- Brief -
An exact reproduction is needed of every line from the beginning of the data down to and including the line that contains "Gewürzen und Kräutern einfärben.", minus the pictures.

START Data provided

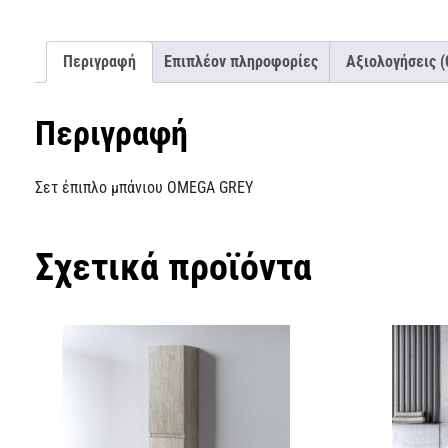
Περιγραφή
Επιπλέον πληροφορίες
Αξιολογήσεις (
Περιγραφή
Σετ έπιπλο μπάνιου OMEGA GREY
Σχετικά προϊόντα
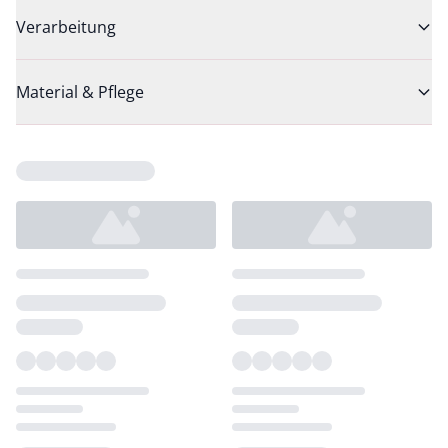
Verarbeitung
Material & Pflege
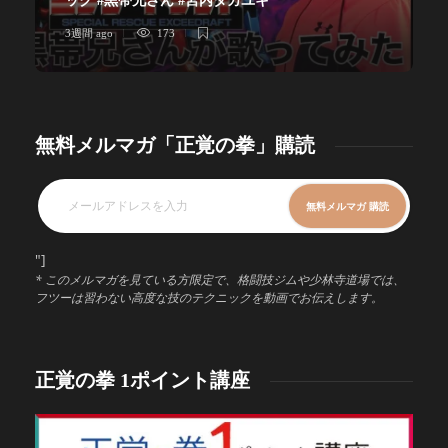
ック #黒帯兄さん #宮内タカユキ
3週間 ago
173
無料メルマガ「正覚の拳」購読
"]
* このメルマガを見ている方限定で、格闘技ジムや少林寺道場では、
フツーは習わない高度な技のテクニックを動画でお伝えします。
正覚の拳 1ポイント講座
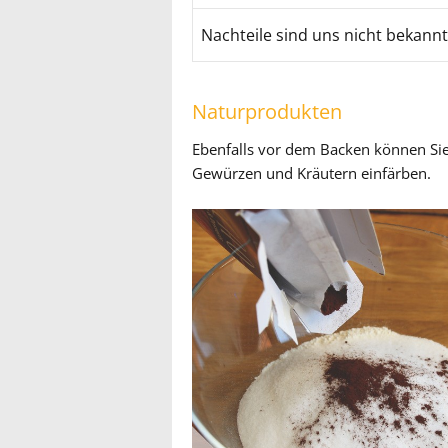
Nachteile sind uns nicht bekannt
Naturprodukten
Ebenfalls vor dem Backen können Sie
Gewürzen und Kräutern einfärben.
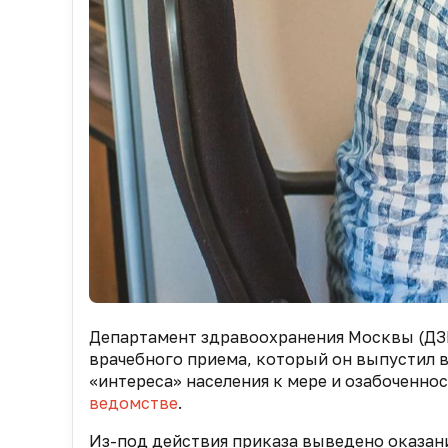
Департамент здравоохранения Москвы (ДЗМ
врачебного приема, который он выпустил в
«интереса» населения к мере и озабоченно
ведомстве
.
Из-под действия приказа выведено оказани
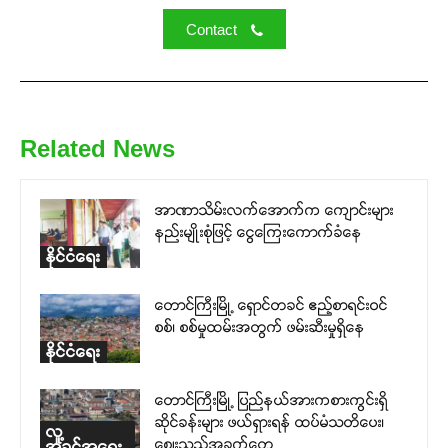
Contact
Related News
အာဏာသိမ်းလက်အောက်က ကျောင်းများ
နည်းမျိုးစုံဖြင့် ငွေကြေးကောက်ခံနေ
နိုင်ငံရေး
တောင်ကြီးမြို့ ရှောင်တခင် ဧည့်စာရင်းဝင်
စစ်၊ စစ်မှုထမ်းအတွက် ဖမ်းဆီးမှုရှိနေ
နိုင်ငံရေး
တောင်ကြီးမြို့ ပြည်နယ်အားကစားကွင်းရှိ
ဆိုင်ခန်းများ ဖယ်ရှားရန် ထပ်မံသတိပေး၊
လူ့
ဈေးသည်အခက်တွေ့
အခွင့်အရေး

END Data provided

- Solution to this task -
Περιγραφή
Επιπλέον πληροφορίες
Αξιολογήσεις (
Περιγραφή
Σετ έπιπλο μπάνιου OMEGA GREY
Σχετικά προϊόντα
Verarbeitung
Material & Pflege
ック #黒帯兄さん #宮内タカユキ
3週間 ago
173
無料メルマガ「正覚の拳」購読
"]
* このメルマガを見ている方限定で、格闘技ジムや少林寺道場では、
フツーは習わない高度な技のテクニックを動画でお伝えします。
正覚の拳 1ポイント講座
Nachteile sind uns nicht bekannt
Naturprodukten
Ebenfalls vor dem Backen können Sie
Gewürzen und Kräutern einfärben.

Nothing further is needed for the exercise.